Required action ▸ Starting with the line containing "(uuid 1dd27745-b451-4f9d-9c93-0679ffcc8dd8)" and going on through the line containing "(wire (pts (xy 38.862 121.666)", return the lines of the data below exactly, and only those.

Circuit design text data:
Content starts

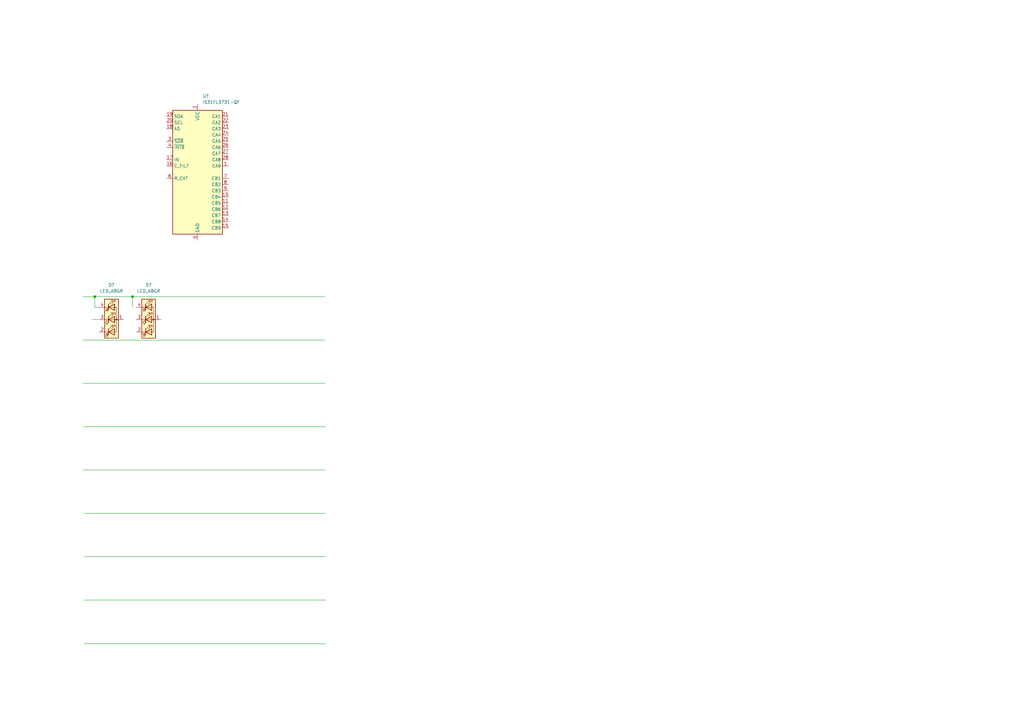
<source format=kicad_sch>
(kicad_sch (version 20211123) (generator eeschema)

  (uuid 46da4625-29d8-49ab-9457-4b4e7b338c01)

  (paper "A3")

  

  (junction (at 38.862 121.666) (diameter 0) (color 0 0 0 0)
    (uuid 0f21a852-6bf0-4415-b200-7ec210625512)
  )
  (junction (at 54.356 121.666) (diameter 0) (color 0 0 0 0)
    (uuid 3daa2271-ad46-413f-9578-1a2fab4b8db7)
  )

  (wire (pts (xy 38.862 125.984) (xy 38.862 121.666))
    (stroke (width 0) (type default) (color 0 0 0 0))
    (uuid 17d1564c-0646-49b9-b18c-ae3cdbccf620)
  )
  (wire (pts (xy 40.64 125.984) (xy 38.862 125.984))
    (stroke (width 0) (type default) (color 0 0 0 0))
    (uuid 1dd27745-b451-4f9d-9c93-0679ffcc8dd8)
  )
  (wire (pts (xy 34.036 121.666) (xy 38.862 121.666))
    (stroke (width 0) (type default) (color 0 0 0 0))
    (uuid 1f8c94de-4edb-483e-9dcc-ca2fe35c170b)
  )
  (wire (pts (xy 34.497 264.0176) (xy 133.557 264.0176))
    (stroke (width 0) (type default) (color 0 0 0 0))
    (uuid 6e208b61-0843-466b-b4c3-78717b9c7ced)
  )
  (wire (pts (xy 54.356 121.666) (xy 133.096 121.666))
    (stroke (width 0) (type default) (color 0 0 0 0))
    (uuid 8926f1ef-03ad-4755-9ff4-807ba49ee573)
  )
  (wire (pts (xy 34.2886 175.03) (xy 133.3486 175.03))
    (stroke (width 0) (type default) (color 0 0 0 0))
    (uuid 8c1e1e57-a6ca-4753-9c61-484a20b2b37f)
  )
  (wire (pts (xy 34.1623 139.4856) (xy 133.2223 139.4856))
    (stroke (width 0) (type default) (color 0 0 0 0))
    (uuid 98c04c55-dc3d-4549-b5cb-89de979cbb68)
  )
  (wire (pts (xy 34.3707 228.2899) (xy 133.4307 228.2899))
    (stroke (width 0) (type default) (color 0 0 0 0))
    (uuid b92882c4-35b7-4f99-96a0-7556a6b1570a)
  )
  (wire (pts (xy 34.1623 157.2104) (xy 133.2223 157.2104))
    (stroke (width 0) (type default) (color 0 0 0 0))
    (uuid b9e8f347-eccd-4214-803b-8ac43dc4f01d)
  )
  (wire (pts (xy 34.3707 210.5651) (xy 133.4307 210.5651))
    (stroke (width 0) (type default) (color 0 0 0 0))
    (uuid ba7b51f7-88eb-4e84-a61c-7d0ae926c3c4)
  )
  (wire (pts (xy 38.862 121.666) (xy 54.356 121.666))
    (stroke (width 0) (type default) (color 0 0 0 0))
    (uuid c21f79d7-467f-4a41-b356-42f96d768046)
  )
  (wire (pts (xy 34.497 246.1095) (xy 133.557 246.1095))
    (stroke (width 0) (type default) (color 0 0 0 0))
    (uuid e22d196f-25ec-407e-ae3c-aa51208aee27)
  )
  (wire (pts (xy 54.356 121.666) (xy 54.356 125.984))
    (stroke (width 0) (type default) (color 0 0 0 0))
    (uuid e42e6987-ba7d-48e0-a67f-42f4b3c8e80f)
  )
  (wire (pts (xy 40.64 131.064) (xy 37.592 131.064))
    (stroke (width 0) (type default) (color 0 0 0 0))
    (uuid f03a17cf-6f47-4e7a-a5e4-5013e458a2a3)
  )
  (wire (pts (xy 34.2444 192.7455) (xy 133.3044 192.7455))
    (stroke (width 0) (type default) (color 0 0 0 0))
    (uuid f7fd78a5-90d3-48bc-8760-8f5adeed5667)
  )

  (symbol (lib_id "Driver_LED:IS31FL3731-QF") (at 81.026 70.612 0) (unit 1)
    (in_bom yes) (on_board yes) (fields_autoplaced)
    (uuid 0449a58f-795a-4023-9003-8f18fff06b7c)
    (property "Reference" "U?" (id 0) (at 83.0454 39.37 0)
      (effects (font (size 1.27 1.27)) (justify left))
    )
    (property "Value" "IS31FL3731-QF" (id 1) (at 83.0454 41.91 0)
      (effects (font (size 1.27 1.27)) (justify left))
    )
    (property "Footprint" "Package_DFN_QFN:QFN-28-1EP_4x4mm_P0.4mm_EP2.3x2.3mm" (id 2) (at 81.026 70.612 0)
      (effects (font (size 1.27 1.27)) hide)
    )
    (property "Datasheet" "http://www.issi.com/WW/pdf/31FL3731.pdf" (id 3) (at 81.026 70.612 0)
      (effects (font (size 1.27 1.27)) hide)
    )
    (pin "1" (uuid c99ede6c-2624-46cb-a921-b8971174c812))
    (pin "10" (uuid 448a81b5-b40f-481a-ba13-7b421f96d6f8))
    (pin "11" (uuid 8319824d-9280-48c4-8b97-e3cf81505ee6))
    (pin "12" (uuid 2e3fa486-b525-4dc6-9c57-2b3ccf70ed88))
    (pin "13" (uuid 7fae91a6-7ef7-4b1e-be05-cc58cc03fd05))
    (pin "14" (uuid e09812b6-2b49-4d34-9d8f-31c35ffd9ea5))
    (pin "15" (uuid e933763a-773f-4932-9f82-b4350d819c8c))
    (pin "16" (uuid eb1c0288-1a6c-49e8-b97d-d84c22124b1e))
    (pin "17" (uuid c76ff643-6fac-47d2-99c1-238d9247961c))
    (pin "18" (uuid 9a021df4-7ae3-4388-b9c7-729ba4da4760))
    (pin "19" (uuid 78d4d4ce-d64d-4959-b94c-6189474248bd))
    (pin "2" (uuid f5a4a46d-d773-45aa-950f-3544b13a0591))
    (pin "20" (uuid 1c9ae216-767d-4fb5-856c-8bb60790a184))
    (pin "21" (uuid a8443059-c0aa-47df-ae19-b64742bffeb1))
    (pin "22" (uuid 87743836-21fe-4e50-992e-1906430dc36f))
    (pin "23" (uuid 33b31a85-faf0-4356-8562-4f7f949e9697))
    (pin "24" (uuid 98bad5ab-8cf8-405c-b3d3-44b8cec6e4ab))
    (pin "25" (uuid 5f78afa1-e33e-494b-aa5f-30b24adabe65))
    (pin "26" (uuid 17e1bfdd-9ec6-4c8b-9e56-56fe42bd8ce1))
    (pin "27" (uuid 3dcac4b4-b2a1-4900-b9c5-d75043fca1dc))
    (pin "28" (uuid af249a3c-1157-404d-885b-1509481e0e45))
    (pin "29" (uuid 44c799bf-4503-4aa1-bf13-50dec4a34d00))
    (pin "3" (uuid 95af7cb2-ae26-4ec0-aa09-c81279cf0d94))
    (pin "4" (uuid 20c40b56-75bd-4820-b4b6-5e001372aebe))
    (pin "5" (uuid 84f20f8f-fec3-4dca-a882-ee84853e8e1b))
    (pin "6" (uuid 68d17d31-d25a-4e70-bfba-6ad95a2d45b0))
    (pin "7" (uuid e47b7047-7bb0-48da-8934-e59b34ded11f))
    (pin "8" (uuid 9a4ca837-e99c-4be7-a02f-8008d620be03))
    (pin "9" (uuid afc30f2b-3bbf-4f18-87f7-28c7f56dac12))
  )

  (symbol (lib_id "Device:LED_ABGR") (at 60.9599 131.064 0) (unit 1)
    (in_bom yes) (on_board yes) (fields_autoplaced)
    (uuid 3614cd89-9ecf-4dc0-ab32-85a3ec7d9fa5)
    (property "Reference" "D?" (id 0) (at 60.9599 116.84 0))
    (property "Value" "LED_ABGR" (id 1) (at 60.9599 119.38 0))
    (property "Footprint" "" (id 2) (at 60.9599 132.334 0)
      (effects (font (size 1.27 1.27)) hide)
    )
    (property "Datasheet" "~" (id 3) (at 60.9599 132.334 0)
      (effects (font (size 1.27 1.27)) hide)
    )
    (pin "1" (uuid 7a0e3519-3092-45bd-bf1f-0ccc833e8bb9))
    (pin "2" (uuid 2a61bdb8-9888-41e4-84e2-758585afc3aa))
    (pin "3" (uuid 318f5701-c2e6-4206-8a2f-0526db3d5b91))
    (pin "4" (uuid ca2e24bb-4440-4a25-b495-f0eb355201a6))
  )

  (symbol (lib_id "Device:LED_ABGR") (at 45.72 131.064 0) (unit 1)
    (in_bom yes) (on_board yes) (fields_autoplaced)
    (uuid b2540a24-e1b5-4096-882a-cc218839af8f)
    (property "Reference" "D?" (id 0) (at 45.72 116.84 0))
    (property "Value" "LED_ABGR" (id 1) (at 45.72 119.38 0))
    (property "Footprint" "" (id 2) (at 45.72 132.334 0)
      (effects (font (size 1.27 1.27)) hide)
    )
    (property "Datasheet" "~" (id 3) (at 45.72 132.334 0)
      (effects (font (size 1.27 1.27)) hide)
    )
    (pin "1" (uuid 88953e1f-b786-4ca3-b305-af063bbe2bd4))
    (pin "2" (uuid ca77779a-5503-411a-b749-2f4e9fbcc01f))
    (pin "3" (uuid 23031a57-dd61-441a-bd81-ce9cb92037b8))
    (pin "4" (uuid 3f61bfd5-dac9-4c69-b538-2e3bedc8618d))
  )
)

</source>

Content ends

Result of this task ▸
    (uuid 1dd27745-b451-4f9d-9c93-0679ffcc8dd8)
  )
  (wire (pts (xy 34.036 121.666) (xy 38.862 121.666))
    (stroke (width 0) (type default) (color 0 0 0 0))
    (uuid 1f8c94de-4edb-483e-9dcc-ca2fe35c170b)
  )
  (wire (pts (xy 34.497 264.0176) (xy 133.557 264.0176))
    (stroke (width 0) (type default) (color 0 0 0 0))
    (uuid 6e208b61-0843-466b-b4c3-78717b9c7ced)
  )
  (wire (pts (xy 54.356 121.666) (xy 133.096 121.666))
    (stroke (width 0) (type default) (color 0 0 0 0))
    (uuid 8926f1ef-03ad-4755-9ff4-807ba49ee573)
  )
  (wire (pts (xy 34.2886 175.03) (xy 133.3486 175.03))
    (stroke (width 0) (type default) (color 0 0 0 0))
    (uuid 8c1e1e57-a6ca-4753-9c61-484a20b2b37f)
  )
  (wire (pts (xy 34.1623 139.4856) (xy 133.2223 139.4856))
    (stroke (width 0) (type default) (color 0 0 0 0))
    (uuid 98c04c55-dc3d-4549-b5cb-89de979cbb68)
  )
  (wire (pts (xy 34.3707 228.2899) (xy 133.4307 228.2899))
    (stroke (width 0) (type default) (color 0 0 0 0))
    (uuid b92882c4-35b7-4f99-96a0-7556a6b1570a)
  )
  (wire (pts (xy 34.1623 157.2104) (xy 133.2223 157.2104))
    (stroke (width 0) (type default) (color 0 0 0 0))
    (uuid b9e8f347-eccd-4214-803b-8ac43dc4f01d)
  )
  (wire (pts (xy 34.3707 210.5651) (xy 133.4307 210.5651))
    (stroke (width 0) (type default) (color 0 0 0 0))
    (uuid ba7b51f7-88eb-4e84-a61c-7d0ae926c3c4)
  )
  (wire (pts (xy 38.862 121.666) (xy 54.356 121.666))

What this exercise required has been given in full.